To rub off dead skin cells, you should use a gritty scrub on freshly cleansed, wet skin. Choose one designed for facial skin; it should feel soft and not too gritty, with minute grains, when you rub it between your fingers. Avoid coarsely ground fruit-pit scrubs; they’re uneven and sharp and can cut your skin. You can’t go wrong with scrubs that contain tiny polyethylene beads, which have no rough edges. Oatmeal scrubs are also gentle. To apply, use your fingertips (not a washcloth) to gently roll the scrub over your skin for 15 to 30 seconds.
If your moisturizer stings after your scrub, you’ve overdone it; lay off for at least a week.
You shouldn’t use scrubs if you use Retin-A, or if you’ve got broken capillaries, rosacea, or cystic acne (under-the-skin bumps).
In warm, humid weather, you can exfoliate more frequently.
To loosen dead skin cells chemically, you can use a cleanser, lotion, toner, or moisturizer containing fruit acids called alpha hydroxy acids, which work by dissolving the bonds that hold dead cells on the skin. AHAs often appear on labels as glycolic acid, citric acid, or lactic acid. Salicylic acid, a beta hydroxy acid, sloughs in a slightly different, though effective, way.
Clay-based masks, or any mask that hardens as it dries, make great once-a-week exfoliators, gently carrying away dead cells and excess surface oil when you rinse them off. Don’t, however, use a daily exfoliating scrub or AHA product on the day you use the mask.

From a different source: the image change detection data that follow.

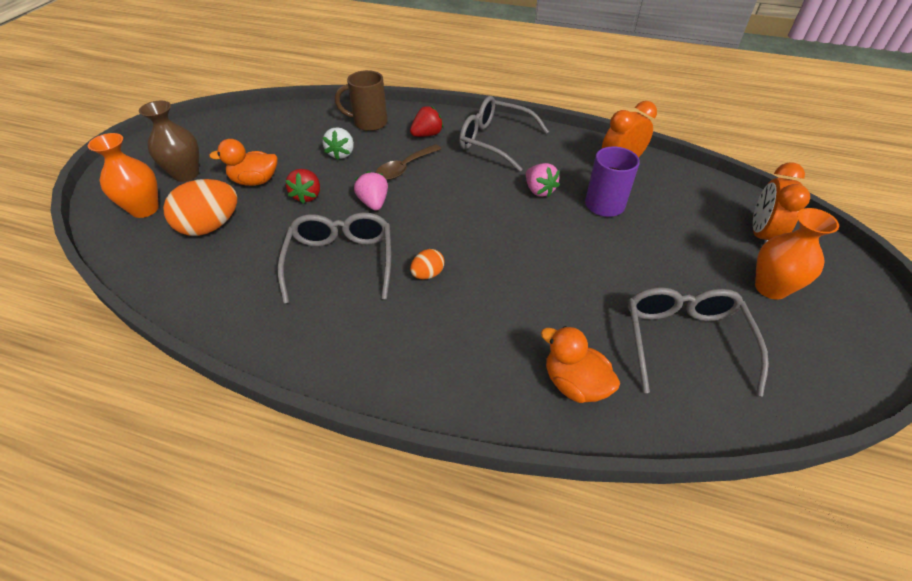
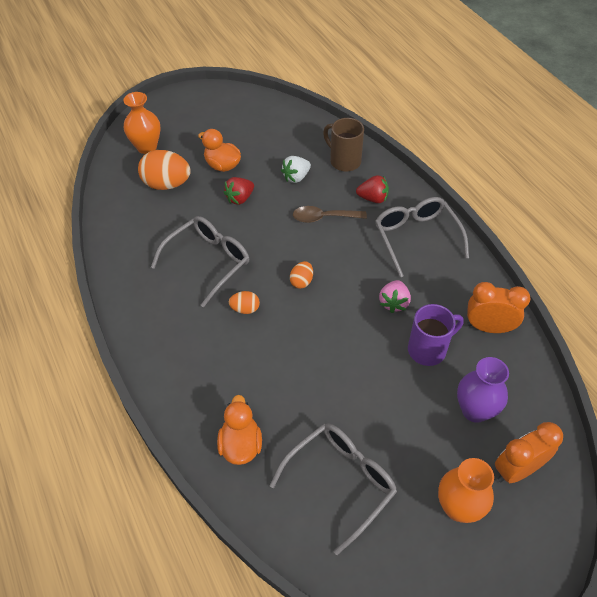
camera: 45 degrees right, 5 degrees up
(186, 174) = (191, 133): brown vase -> none
(374, 203) = (272, 232): pink strawberry -> none
(448, 222) = (301, 281): none -> orange egg
(687, 219) = (475, 410): none -> purple vase

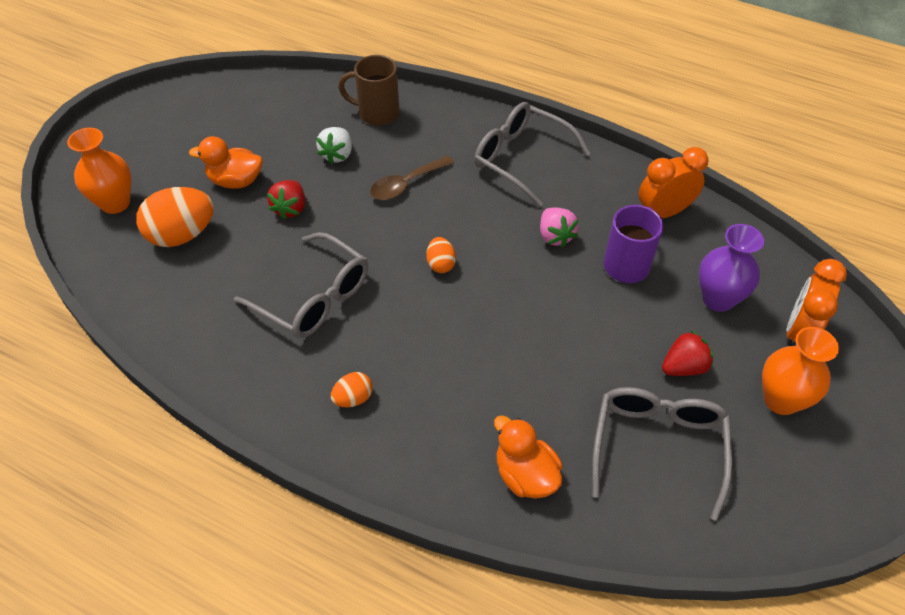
camera: 35 degrees left, 0 degrees up
(208, 262) = (314, 298): grey glasses -> grey glasses turned 120 degrees clockwise
(245, 309) = (403, 327): orange egg -> orange egg (353, 398)
(373, 198) = (442, 139): red strawberry -> red strawberry (683, 367)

Until your skin gets used to AHAs, they may sting a little. But if an AHA-containing product causes burning or redness, it’s not for you.
You shouldn’t mix AHAs from different product lines: The formulas may clash and cause irritation.
You should never use AHA products more often than recommended, but feel free to use them less often. Do what feels good for your skin — use them every other day, or three days on/three days off.